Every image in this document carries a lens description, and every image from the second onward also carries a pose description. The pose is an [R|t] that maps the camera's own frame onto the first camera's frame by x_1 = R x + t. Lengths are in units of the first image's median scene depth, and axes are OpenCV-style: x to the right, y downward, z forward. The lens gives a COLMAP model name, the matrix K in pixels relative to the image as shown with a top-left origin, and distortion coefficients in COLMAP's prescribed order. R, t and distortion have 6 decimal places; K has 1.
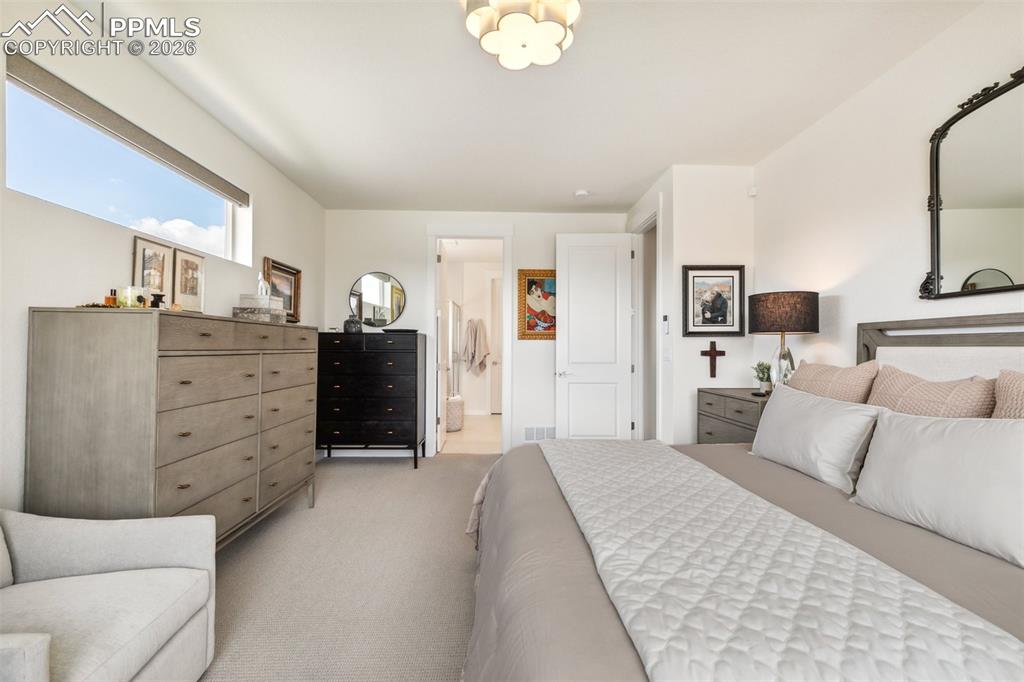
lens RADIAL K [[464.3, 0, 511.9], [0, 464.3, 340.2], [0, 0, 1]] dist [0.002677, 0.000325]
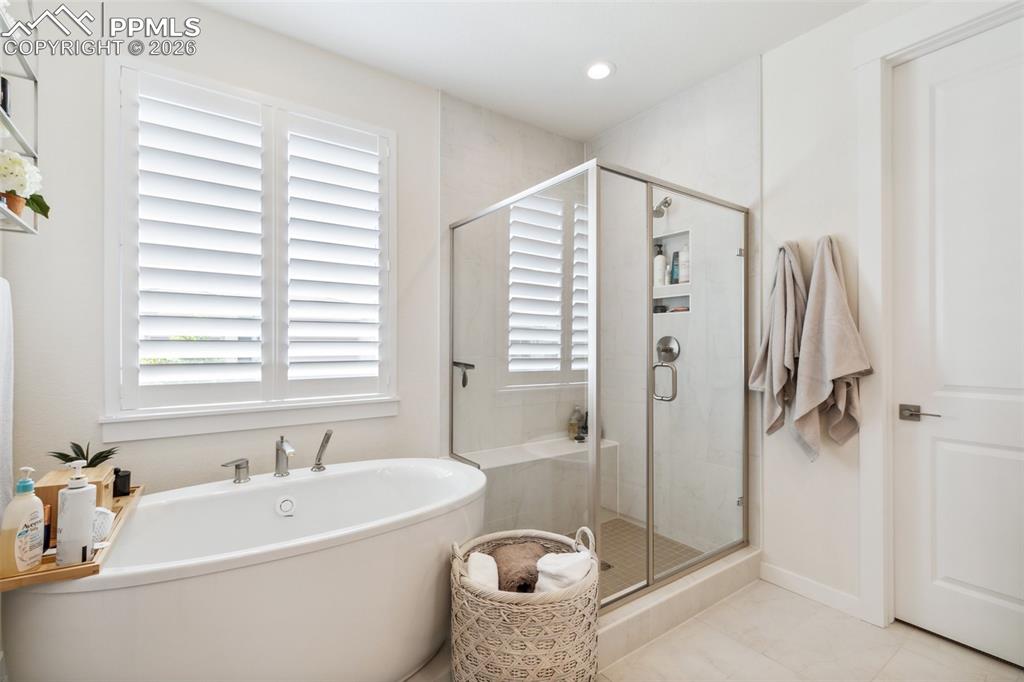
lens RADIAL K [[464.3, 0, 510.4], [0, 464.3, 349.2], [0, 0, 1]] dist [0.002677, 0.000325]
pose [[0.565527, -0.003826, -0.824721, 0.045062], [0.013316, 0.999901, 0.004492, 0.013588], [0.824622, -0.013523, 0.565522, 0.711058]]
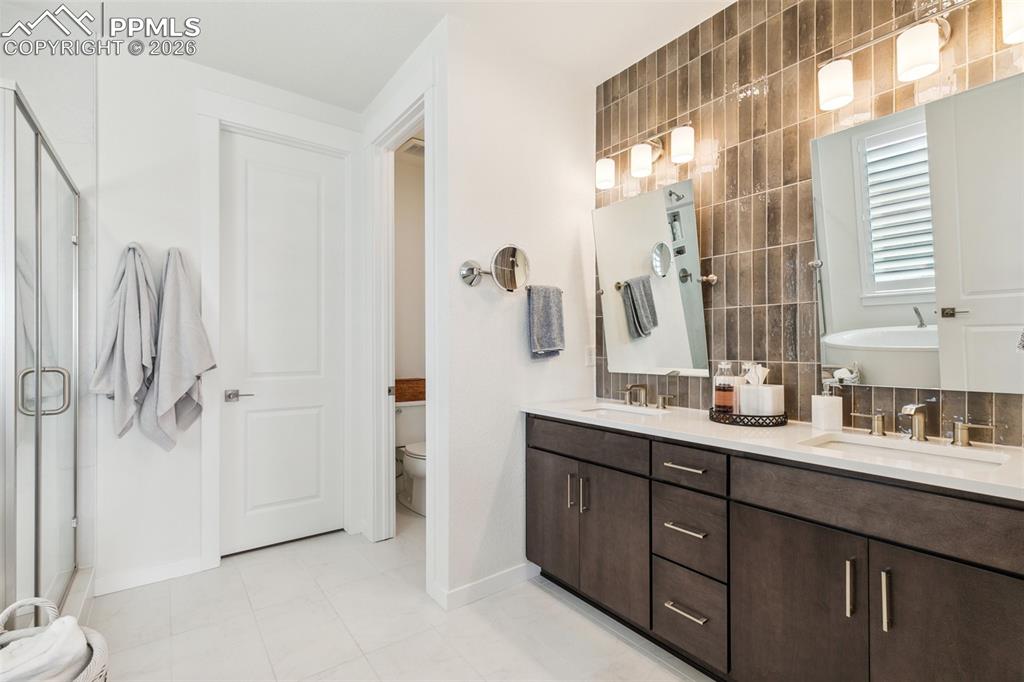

□ □ □ □

== Brief ==
A word-for-word copy of all the data is required, minus the pictures.

== Result of this exercise ==
Every image in this document carries a lens description, and every image from the second onward also carries a pose description. The pose is an [R|t] that maps the camera's own frame onto the first camera's frame by x_1 = R x + t. Lengths are in units of the first image's median scene depth, and axes are OpenCV-style: x to the right, y downward, z forward. The lens gives a COLMAP model name, the matrix K in pixels relative to the image as shown with a top-left origin, and distortion coefficients in COLMAP's prescribed order. R, t and distortion have 6 decimal places; K has 1.
lens RADIAL K [[464.3, 0, 511.9], [0, 464.3, 340.2], [0, 0, 1]] dist [0.002677, 0.000325]
lens RADIAL K [[464.3, 0, 510.4], [0, 464.3, 349.2], [0, 0, 1]] dist [0.002677, 0.000325]
pose [[0.565527, -0.003826, -0.824721, 0.045062], [0.013316, 0.999901, 0.004492, 0.013588], [0.824622, -0.013523, 0.565522, 0.711058]]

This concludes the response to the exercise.